The trilogy is best explained against the context of the
Castro era, and its political evolution and fossilization during the past fifty years. In light of the political stagnation in the two decades since La vida es silbar,
the characters and plot of Últimos días
retreat from the willfully optimistic vision proposed by the on-camera narrator
to the audience, breaking the fourth wall. The allegorical ending suggested
where the foundations of the post-Castro Cuba should be rooted, mainly
tolerance for other political, cultural and religious ideas, including a healthy
respect for dissenters. The film called for Fidel to be a father to all. In Últimos
días, the ending is very similar: a young girl, who has nothing and goes
nowhere, again addresses the audience directly, but now with a mix of defiance
and despair in her lively monologue about an uncertain future – symbolized by
the death by AIDS and the exile of the two protagonists. In the press conference, Perez kindly
answered this very question I asked, saying that “it’s not that the Cuban situation
has worsened, it’s that it has become more complex” (he used e neologism in Spanish, “complejizada”). If you put the endings of the two films side
by side, the material deterioration is visible (the 1950s cars on the road are
emblematic), and the deflation of hope too evident to ignore. Últimos días en La Habana the film proposes friendship and laughter to fight the dampening of dreams and the scarcity of
goods. With a documentary eye, trained in the making of
newsreels for the Instituto Cubano de Artes y Ciencias Cinematográficos, Perez captures the current phase of Cuban politics, and what you infer is a
question mark. No ending set in Plaza de la Revolución this time.

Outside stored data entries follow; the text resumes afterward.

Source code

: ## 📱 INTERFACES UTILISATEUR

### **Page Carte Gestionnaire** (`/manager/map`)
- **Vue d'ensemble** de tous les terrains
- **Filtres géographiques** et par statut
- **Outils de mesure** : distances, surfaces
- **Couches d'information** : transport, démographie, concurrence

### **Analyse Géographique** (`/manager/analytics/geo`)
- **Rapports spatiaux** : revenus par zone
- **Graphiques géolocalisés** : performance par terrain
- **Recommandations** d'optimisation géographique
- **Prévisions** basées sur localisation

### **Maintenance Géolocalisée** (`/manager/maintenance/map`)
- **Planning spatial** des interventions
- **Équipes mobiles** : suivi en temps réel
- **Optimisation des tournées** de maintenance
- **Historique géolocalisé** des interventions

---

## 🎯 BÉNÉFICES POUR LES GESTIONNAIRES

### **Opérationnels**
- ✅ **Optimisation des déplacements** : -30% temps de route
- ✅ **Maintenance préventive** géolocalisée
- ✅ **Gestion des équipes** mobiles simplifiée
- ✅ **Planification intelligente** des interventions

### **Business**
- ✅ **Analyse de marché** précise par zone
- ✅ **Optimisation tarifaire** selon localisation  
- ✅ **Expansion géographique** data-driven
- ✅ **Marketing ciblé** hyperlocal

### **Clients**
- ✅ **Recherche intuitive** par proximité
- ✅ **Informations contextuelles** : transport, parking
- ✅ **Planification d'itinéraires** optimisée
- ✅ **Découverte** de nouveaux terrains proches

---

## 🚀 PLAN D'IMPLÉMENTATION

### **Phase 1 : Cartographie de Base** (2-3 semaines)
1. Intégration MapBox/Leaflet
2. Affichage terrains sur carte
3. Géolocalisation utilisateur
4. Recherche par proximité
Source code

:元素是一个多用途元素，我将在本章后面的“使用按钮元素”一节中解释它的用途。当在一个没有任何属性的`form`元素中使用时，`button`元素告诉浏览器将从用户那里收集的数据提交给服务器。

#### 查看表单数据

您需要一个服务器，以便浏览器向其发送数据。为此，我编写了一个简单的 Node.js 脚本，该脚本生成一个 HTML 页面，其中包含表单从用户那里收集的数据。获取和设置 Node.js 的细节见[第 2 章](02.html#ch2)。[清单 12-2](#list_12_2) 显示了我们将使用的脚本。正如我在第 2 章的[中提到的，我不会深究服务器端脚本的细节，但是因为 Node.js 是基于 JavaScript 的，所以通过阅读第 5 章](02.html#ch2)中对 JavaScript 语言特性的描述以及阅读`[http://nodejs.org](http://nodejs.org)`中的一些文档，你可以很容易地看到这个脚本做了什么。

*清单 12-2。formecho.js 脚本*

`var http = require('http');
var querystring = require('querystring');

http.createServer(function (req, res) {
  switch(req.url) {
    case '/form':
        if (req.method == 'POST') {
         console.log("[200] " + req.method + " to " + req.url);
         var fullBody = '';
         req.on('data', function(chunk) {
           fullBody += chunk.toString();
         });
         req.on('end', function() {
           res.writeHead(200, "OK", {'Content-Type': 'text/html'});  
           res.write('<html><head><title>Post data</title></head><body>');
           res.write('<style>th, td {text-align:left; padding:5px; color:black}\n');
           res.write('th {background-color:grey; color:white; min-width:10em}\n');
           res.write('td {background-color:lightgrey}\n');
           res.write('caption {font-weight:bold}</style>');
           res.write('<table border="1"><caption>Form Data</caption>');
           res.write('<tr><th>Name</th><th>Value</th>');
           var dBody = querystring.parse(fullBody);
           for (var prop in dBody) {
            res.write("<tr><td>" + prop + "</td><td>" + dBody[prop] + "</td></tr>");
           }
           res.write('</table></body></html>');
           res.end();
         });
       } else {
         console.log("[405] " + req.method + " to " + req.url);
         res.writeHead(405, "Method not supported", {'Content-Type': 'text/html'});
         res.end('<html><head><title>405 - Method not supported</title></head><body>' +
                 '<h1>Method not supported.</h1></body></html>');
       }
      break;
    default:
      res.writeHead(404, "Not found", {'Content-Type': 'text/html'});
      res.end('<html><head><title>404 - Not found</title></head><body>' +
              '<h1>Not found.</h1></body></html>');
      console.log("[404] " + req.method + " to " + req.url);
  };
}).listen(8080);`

A last minute addition to these comments is the German
dramatic comedy I saw last night: In Times of
Fading Light, adapted from a novel, and directed by Matti Geschonneck, that
centers on the 90th birthday celebration of a fervent communist
(Bruno Ganz, phenomenal) in 1989, before the collapse of the Berlin Wall. The
party is a minutely described microcosm of the tightly-surveilled GDR. The family and functionaries toasting to a forgetful comrade are rocked
by the unexpected defection of the only grandson to the West. The son’s Russian wife, an alcoholic with a quick
wit, has the best lines. “What happens when our children - the future – no
longer believe in it and leave ?”(It was too dark to write down the exact
lines). Different in tone and style to Goodbye,
Lenin! (2003) and The Lives of Others (2006) In Times of Fading Light, and as
entertaining, this is a political comedy of manners about people with regrets,
acknowledged or buried, about how they could have lived. Distributed by Warner Bros. Germany,
film deserves to do well in Germany and abroad.
I come back to the hotel every night walking on
Stresemannstrasse, in the city’s Mitte district.
The Berlin Wall used to go through that street. Now two parallel lines of cobblestones, as
shown in the photo I took, remind us where the Mauer stood. The irony is not lost when you watch these
films and think about the cost of the ideas that got this wall built.